The US automaker presented its turnaround plan as it worked to win concessions from the United Auto Workers union and bondholders to dramatically resize the company. The UAW said it reached a tentative deal with GM, Chrysler LLC and Ford Motor Co. on contract changes, but discussions were still under way about how the companies would fund union-run trust funds that will take over the companies' retiree health care obligations starting next year.
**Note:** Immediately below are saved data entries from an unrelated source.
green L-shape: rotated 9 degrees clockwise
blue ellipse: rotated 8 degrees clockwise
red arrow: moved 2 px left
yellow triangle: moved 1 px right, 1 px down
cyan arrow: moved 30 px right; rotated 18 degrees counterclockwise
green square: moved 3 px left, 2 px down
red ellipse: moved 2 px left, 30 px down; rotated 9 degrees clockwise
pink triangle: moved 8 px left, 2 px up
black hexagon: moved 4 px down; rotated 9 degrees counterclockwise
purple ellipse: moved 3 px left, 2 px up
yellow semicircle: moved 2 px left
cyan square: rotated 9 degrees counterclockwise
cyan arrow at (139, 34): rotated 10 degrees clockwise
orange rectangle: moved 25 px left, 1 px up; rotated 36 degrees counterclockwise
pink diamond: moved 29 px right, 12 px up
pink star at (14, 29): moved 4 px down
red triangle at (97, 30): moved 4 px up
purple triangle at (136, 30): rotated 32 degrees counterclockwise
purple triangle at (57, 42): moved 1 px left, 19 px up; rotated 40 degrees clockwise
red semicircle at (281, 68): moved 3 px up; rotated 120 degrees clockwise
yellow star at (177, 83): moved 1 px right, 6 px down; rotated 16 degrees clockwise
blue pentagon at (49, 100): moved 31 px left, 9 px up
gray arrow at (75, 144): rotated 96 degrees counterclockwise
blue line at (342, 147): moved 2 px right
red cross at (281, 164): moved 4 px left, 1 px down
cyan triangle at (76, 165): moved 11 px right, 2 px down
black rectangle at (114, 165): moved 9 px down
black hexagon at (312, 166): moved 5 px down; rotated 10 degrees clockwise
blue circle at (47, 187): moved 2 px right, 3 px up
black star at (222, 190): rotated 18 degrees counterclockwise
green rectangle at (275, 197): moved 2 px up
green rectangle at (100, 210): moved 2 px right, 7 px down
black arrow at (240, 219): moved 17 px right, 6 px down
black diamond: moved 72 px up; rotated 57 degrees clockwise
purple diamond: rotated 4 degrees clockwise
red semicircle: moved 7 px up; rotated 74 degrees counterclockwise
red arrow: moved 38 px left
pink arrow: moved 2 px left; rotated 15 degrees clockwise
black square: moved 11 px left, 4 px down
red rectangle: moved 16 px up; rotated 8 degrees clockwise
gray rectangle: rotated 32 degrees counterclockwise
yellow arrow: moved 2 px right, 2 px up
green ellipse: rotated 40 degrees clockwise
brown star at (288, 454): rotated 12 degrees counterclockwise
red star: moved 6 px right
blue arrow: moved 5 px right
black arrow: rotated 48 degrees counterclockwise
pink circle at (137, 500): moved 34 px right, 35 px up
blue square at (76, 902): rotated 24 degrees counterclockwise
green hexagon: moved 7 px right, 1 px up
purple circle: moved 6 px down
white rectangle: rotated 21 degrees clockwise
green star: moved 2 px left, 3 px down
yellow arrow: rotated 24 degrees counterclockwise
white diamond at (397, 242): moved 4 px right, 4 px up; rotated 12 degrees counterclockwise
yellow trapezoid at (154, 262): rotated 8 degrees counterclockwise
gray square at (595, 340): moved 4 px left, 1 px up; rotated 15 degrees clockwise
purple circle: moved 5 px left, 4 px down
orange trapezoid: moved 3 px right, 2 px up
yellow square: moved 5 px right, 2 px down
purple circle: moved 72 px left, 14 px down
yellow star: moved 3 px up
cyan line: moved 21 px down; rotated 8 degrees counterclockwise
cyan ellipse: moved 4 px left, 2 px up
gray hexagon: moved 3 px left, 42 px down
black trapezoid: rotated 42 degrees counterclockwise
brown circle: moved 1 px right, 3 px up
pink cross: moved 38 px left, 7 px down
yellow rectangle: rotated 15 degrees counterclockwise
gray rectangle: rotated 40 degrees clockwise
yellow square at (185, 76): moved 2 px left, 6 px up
GM said it was making progress but had not yet achieved all the concessions from union workers, lenders, dealers and suppliers that the Bush administration sought in the loan terms provided last December.
Chief financial officer Ray Young said the company hopes to exchange two-thirds of its roughly $28 billion in unsecured bond debt by the end of March in order to meet the loan terms.
Bondholders, he said, signed a letter saying that they were making progress with the company. The UAW also signed a similar letter saying progress had been made on the health care trust fund. The terms of the loan suggest that GM make half of the required $20 billion in payments to the fund as company stock instead of cash.
Young said the talks have reached a critical stage.
"At this juncture we feel we can make progress" and meet requirements to finalise the deals by March 31, he said.
President Barack Obama's administration will review the plans from GM and Chrysler LLC but could pull the loans if they don't approve the turnaround plans by then. The review could be extended into April, but if the government demands the money back it would force the companies into bankruptcy. Chairman and CEO Rick Wagoner said the plan submitted yesterday is more aggressive than the one presented to the government in December because the global economy and auto sales worldwide have deteriorated since then.
"Today's plan is significantly more aggressive because it has to be," Wagoner told reporters last night. "We have taken stronger actions, we needed to."
In December, GM said it might need a total of $18 billion in government financing but only got a commitment of $13.4 billion, including $4 billion that the automaker received Tuesday.
GM predicted it could run out of money next month and said it wants to receive an additional $2 billion in March and an additional $2.6 billion in April.
The company has a $4.5 billion revolving line of credit that must be refinanced in 2011 but now believes that private funding won't be available, so the automaker is asking the government to lend the money.
If market conditions deteriorate, GM says it may also need an additional $7.5 billion revolving line of credit to stay afloat, for a total potential request of $30 billion.